## WHAT NEEDS TO BE DONE
Return all of the data exactly, with nothing left out but the pictures.

□ □ □

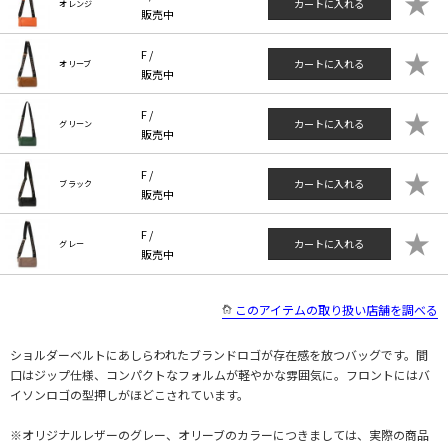
★
カートに入れる
オレンジ
販売中
★
F /
カートに入れる
オリーブ
販売中
★
F /
カートに入れる
グリーン
販売中
★
F /
カートに入れる
ブラック
販売中
★
F /
カートに入れる
グレー
販売中
このアイテムの取り扱い店舗を調べる
ショルダーベルトにあしらわれたブランドロゴが存在感を放つバッグです。間
口はジップ仕様、コンパクトなフォルムが軽やかな雰囲気に。フロントにはバ
イソンロゴの型押しがほどこされています。
※オリジナルレザーのグレー、オリーブのカラーにつきましては、実際の商品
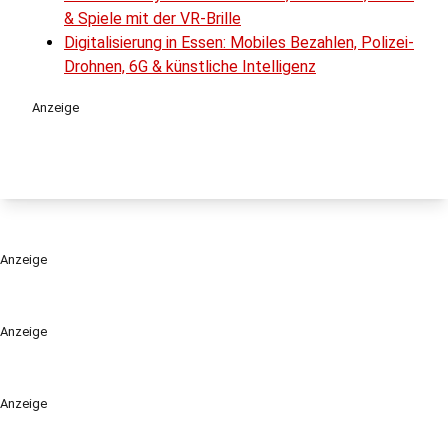
& Spiele mit der VR-Brille
Digitalisierung in Essen: Mobiles Bezahlen, Polizei-
Drohnen, 6G & künstliche Intelligenz
Anzeige
Anzeige
Anzeige
Anzeige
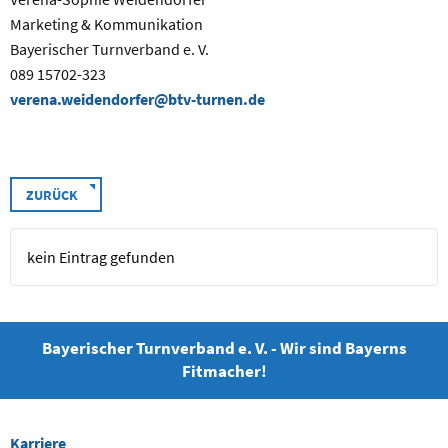
Marketing & Kommunikation
Bayerischer Turnverband e. V.
089 15702-323
verena.weidendorfer@btv-turnen.de
ZURÜCK
kein Eintrag gefunden
Bayerischer Turnverband e. V. - Wir sind Bayerns
Fitmacher!
Karriere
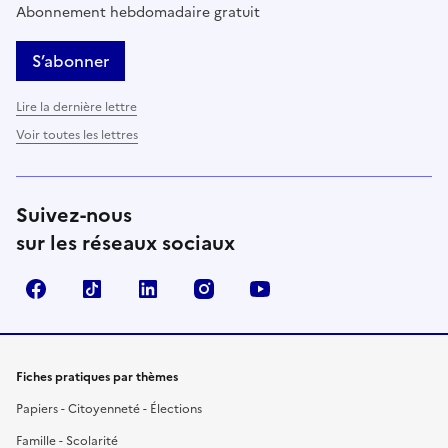
Abonnement hebdomadaire gratuit
S’abonner
Lire la dernière lettre
Voir toutes les lettres
Suivez-nous
sur les réseaux sociaux
Facebook
TikTok
LinkedIn
Instagram
YouTube
Fiches pratiques par thèmes
Papiers - Citoyenneté - Élections
Famille - Scolarité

□ □ □

## SOLVED PROBLEM
★
カートに入れる
オレンジ
販売中
★
F /
カートに入れる
オリーブ
販売中
★
F /
カートに入れる
グリーン
販売中
★
F /
カートに入れる
ブラック
販売中
★
F /
カートに入れる
グレー
販売中
このアイテムの取り扱い店舗を調べる
ショルダーベルトにあしらわれたブランドロゴが存在感を放つバッグです。間
口はジップ仕様、コンパクトなフォルムが軽やかな雰囲気に。フロントにはバ
イソンロゴの型押しがほどこされています。
※オリジナルレザーのグレー、オリーブのカラーにつきましては、実際の商品
& Spiele mit der VR-Brille
Digitalisierung in Essen: Mobiles Bezahlen, Polizei-
Drohnen, 6G & künstliche Intelligenz
Anzeige
Anzeige
Anzeige
Anzeige
Marketing & Kommunikation
Bayerischer Turnverband e. V.
089 15702-323
verena.weidendorfer@btv-turnen.de
ZURÜCK
kein Eintrag gefunden
Bayerischer Turnverband e. V. - Wir sind Bayerns
Fitmacher!
Karriere
Abonnement hebdomadaire gratuit
S’abonner
Lire la dernière lettre
Voir toutes les lettres
Suivez-nous
sur les réseaux sociaux
Facebook
TikTok
LinkedIn
Instagram
YouTube
Fiches pratiques par thèmes
Papiers - Citoyenneté - Élections
Famille - Scolarité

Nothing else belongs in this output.